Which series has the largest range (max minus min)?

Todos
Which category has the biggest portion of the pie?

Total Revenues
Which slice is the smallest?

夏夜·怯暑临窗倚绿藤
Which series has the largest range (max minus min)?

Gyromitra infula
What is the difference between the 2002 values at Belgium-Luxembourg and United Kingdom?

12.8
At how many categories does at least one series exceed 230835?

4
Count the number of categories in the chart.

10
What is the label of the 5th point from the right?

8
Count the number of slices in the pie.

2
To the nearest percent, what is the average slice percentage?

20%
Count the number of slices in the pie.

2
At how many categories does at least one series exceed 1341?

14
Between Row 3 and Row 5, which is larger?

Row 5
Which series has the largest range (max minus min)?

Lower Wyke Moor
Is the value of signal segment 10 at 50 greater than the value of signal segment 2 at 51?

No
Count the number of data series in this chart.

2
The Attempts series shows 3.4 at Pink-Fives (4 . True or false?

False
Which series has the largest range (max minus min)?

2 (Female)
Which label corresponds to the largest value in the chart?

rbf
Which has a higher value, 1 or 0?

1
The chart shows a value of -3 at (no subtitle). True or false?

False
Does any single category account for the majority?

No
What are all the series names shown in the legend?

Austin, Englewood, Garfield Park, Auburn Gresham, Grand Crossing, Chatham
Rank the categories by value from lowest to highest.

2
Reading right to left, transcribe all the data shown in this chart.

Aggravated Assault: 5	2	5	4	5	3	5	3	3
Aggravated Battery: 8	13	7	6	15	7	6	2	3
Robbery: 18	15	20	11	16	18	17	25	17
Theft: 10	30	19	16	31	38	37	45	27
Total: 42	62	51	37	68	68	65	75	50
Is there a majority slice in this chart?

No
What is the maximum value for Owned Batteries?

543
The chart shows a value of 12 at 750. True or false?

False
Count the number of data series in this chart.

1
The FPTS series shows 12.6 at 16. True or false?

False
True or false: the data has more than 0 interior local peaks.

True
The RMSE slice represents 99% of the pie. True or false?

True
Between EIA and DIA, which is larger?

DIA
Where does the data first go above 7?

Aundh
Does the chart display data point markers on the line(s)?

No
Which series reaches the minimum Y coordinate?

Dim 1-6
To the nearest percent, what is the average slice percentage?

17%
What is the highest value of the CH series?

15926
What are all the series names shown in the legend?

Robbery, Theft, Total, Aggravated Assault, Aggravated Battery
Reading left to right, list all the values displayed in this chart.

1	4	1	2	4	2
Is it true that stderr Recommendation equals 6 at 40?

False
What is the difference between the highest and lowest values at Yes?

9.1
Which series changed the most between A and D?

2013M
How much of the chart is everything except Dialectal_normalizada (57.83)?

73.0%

Task statement – From the listing above, copy every line that contains the string "least", matching it with case counted.

The answer –
At how many categories does at least one series exceed 230835?
At how many categories does at least one series exceed 1341?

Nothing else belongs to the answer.